Because of how swiftly technology has developed, many organizations now operate out of coworking spaces rather than traditional offices to suit their primarily remote workforce.

Shared office spaces, where remote workers may congregate to work, have been developed and are becoming prevalent in various places, according to Lambert. This alone illustrates the rise in remote employment over the past few years.

In times of crisis, such as a natural disaster or an epidemic, remote employment often offers special opportunity. For instance, the capacity for many employees to carry out their job obligations totally from home can assist safeguard both the general public’s health and the ongoing profitability of the company as COVID-19, also known as the coronavirus, spreads quickly around the world.

The current state of remote work

Teleworking is now a common practice in many offices both in the United States and throughout the world as a result of these developments in communication and internet access. While preserving their job objectives, some remote employees even travel the world. Remote workers also use coffee shops or coworking spaces to do their business.

According to Stacey Epstein, CEO of Zinc, “the modern workforce is increasingly mobile, collaborative, and dynamic, and contains many generations with diverse communication preferences.” These workers originate from many industries, and each of them presents particular difficulties for keeping connected while working.

For a variety of reasons, many businesses have opposed this employment trend. Some company owners could worry about their workers’ lack of productivity, while others might not have made the necessary investments in teleconferencing and telework technology to accommodate distant workers. Even so, a lot of other companies have dabbled in the remote workforce by establishing a work-from-home policy for one or two days a week or as an exemption for a select few employees.

In a remote work study by Buffer, 75% of respondents stated their employers don’t pay for internet charges, and 71% indicated they don’t pay for coworking spaces for staff members. These figures are only slightly better than those from the previous year, when 78% of businesses failed to pay for internet expenses and 76% failed to pay for coworking spaces. While the workforce’s demand and expectation for working remotely grows dramatically each year, businesses are only gradually implementing remote-friendly rules.

By eliminating the need for pricey office space (or satellite offices) and giving employees the freedom to choose their own schedules and work from wherever they wish, organizations may save money by implementing a remote working policy. It can be a win-win circumstance.

What the future holds

According to Fast Company, virtual reality conferencing, mobile work tools, and remote work software will all overtake in-person meetings as the preferred mode of communication. AI will probably play a significant part in managing remote employees as well.

These developments might make businesses feel more at ease. Although managing a remote workforce might be challenging, it is possible to make the shift smoothly with the correct technology and dedicated staff.

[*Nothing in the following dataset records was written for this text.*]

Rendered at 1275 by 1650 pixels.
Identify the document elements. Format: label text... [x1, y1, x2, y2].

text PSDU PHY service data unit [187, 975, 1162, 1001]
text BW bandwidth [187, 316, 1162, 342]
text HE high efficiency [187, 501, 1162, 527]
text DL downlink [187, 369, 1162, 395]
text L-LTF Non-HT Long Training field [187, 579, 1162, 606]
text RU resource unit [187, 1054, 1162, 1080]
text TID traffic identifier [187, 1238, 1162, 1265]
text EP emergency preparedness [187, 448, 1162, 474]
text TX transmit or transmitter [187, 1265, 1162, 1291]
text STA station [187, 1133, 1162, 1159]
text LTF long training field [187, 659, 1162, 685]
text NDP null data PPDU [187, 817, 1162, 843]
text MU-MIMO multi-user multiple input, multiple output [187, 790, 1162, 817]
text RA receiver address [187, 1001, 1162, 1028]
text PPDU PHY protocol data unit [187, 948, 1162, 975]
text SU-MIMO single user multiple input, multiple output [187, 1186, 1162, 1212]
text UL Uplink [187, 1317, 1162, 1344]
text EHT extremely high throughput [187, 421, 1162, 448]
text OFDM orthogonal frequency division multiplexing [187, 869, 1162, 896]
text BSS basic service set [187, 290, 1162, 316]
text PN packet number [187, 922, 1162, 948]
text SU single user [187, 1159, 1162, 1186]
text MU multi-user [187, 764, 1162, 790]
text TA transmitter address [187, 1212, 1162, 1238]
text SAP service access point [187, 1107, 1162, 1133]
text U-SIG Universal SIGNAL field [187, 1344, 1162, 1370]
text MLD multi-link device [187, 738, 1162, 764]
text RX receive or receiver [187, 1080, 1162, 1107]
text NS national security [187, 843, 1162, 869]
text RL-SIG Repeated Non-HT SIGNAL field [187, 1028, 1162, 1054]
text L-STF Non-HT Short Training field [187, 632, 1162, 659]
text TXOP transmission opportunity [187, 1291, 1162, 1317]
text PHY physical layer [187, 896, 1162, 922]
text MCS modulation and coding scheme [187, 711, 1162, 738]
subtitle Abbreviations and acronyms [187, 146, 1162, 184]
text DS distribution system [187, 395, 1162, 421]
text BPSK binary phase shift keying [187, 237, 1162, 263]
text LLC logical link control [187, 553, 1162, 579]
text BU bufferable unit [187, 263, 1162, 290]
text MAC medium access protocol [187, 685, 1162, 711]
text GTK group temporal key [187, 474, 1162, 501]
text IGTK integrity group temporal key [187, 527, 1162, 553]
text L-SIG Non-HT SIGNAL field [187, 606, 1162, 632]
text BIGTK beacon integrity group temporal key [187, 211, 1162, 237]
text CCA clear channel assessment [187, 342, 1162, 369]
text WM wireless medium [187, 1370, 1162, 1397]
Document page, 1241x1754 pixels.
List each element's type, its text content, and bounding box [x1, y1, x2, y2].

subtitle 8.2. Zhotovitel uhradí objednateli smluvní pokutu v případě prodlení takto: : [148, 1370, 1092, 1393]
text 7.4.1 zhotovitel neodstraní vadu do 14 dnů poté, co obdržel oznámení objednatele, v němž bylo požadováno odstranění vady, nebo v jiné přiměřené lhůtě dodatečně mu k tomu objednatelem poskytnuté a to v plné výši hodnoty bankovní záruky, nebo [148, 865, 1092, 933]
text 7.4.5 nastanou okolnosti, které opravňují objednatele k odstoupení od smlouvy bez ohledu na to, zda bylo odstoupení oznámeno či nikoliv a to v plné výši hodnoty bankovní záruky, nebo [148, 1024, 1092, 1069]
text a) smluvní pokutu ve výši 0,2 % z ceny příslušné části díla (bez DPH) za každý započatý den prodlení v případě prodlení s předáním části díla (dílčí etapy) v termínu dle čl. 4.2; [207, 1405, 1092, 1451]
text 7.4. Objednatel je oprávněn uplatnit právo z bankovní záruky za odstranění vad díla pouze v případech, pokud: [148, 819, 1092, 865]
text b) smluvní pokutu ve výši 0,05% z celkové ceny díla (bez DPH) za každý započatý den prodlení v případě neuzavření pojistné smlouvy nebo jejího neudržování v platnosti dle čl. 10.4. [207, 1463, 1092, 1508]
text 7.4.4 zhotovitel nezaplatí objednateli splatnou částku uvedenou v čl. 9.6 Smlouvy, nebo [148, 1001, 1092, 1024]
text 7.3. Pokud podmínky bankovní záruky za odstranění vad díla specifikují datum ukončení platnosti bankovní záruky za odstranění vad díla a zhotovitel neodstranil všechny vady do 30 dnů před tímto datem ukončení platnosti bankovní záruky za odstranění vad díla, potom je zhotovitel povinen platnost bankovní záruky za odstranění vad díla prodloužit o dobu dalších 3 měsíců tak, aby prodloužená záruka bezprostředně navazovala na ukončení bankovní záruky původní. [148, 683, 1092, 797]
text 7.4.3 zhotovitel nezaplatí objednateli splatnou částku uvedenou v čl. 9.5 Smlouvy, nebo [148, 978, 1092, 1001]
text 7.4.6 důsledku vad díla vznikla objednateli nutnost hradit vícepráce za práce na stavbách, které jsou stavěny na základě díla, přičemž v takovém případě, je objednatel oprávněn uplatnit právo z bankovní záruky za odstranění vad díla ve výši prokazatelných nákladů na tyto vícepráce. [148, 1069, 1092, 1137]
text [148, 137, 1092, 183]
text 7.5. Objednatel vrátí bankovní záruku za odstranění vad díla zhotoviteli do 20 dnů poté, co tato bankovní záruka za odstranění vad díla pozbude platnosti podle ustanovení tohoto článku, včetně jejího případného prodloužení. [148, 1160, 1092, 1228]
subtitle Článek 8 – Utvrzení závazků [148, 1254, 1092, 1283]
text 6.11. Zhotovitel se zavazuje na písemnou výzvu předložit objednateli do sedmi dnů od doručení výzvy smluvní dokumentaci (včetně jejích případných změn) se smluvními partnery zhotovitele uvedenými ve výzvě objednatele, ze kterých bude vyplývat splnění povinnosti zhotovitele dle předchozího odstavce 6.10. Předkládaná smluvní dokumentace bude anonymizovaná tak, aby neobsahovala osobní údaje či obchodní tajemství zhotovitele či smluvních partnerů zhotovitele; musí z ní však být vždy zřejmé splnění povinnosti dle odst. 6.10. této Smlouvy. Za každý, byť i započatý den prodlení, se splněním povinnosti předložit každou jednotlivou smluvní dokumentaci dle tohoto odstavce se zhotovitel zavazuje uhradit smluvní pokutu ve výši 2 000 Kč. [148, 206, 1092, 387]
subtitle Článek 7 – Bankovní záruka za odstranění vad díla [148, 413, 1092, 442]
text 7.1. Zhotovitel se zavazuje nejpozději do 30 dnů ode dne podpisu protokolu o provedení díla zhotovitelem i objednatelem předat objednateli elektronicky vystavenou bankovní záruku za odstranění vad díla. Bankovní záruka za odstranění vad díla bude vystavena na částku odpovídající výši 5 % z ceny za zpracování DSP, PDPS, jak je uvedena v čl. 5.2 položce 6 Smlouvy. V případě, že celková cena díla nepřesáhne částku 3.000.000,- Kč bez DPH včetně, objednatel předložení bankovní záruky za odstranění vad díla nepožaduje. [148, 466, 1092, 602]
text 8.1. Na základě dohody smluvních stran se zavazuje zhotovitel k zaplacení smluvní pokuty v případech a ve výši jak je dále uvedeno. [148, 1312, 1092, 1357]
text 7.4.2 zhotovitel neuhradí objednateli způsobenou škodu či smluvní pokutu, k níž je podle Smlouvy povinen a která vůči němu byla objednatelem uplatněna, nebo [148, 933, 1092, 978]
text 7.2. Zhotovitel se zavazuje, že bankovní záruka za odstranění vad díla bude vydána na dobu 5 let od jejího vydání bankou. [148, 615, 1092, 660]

Fighting the shift may end up doing more harm than good in the long run. Today’s workforce has become accustomed to working remotely. 99% of currently employed remote employees, according to Buffer, said they would prefer to continue working from home for the remainder of their lives. Nine points more than the result from the same survey taken the year before.

Furthermore, 37% of remote workers said they would accept a 10% wage drop to keep working from home, according to Global Workplace Analytics. Since of this widespread tendency, some people decline to work onsite jobs because they already know where to go for jobs that are more accessible and flexible.

Organizations should enhance their remote work rules and capabilities rather than fighting the shift. Lambert advises developing standardized key performance indicators (KPIs) for management and staff if your organization is worried about productivity and performance concerns as a result of a company-wide capacity to work from home. She said that by doing this, distant team members may be monitored for performance and made aware of expectations.